Disappearing Trees in L.A. County Caused by Mansionization

The remodeling of single-family homes, including the controversial practice known as mansionization, has resulted in the destruction of the urban forest in Los Angeles County cities by as much as 55 percent, according to a study released May 1.

A story in the Los Angeles Daily News on May 2,  notes that USC researchers calculated that at least a 10-percent average decline in green cover from 2000 to 2009. This de-greening of L.A. took affect during L.A.’s “Million Trees” initiative.

This eucalyptus tree at the Recreation Center is dead and will be removed.
This eucalyptus tree at the Recreation Center is dead and will be removed.

The story was based on a report by USC professor of architecture Travis Longcore and professor Su Jin Lee (Spatial Science Institute). The researchers found that when there is a larger building footprint, there’s more hardscape, less trees, less grass and shrubs. For each home expansion, one-third of existing green cover is lost.

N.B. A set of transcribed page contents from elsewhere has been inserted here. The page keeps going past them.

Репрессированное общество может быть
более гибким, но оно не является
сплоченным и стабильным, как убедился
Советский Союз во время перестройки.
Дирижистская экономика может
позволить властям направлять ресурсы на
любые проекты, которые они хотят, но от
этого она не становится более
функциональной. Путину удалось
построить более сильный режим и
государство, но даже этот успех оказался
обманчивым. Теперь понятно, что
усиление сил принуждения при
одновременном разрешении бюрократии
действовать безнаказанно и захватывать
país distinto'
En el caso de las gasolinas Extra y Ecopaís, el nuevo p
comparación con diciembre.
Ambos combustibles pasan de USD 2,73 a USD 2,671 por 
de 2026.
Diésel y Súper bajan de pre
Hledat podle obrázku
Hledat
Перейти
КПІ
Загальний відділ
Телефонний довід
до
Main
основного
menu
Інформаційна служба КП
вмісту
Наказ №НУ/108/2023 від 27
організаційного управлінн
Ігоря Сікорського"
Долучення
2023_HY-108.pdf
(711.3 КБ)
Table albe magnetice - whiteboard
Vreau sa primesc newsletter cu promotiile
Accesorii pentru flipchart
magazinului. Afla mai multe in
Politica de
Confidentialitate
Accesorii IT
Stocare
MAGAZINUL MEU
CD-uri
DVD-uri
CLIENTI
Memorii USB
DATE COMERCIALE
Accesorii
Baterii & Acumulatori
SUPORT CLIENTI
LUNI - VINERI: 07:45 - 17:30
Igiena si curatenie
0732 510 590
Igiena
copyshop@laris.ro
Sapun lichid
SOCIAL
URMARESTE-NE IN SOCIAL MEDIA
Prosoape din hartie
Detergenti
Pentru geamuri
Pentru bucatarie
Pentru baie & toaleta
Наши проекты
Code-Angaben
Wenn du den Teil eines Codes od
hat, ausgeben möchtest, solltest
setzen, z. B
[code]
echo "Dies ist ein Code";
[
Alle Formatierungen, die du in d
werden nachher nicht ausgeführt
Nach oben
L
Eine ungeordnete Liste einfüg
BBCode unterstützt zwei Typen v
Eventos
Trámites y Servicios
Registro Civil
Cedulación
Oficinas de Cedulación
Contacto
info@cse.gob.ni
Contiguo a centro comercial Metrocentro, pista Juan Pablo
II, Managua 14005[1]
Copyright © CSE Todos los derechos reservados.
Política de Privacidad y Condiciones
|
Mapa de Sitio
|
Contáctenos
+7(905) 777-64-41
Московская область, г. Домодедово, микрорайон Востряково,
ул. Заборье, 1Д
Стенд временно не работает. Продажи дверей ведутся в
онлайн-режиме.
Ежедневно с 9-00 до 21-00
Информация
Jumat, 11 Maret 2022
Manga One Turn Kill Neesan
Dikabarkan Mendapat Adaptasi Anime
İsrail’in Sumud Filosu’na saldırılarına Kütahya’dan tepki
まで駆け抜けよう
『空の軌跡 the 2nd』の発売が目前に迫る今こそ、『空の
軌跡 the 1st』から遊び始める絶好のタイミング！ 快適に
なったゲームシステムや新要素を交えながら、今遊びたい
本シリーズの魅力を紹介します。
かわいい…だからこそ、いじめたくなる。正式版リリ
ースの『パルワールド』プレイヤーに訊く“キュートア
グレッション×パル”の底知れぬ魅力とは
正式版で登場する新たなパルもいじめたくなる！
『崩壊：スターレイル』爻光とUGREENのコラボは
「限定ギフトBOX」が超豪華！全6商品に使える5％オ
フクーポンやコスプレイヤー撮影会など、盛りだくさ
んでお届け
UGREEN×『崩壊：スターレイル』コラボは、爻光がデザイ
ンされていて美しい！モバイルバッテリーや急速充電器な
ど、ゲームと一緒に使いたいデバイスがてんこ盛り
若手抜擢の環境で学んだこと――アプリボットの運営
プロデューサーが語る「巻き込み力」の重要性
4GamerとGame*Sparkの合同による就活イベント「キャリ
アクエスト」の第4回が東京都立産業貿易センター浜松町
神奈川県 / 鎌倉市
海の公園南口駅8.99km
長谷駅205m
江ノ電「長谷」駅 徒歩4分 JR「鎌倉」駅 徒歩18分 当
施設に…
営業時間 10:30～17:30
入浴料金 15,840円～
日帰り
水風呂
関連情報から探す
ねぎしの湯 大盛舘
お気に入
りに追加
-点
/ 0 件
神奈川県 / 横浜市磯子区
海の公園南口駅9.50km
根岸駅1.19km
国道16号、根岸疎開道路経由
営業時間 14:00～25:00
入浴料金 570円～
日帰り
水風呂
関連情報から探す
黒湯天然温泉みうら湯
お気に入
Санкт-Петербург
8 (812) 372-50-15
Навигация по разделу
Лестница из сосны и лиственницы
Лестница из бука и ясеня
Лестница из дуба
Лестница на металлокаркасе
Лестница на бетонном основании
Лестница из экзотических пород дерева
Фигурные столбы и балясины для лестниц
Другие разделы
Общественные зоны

The greatest tree loss was in the 15th Council District, which includes San Pedro, Wilmington, Harbor City and Watts. The study noted that the 11th Council District also had a significant loss of trees.

Although many residents see trees as a landscaping accent, the plants actually produce oxygen and take in carbon dioxide, a greenhouse gas that causes global climate change. There are health benefits to having trees, which include lower asthma rates, because trees filter dust particles, and also help naturally to cool hot summer temperatures.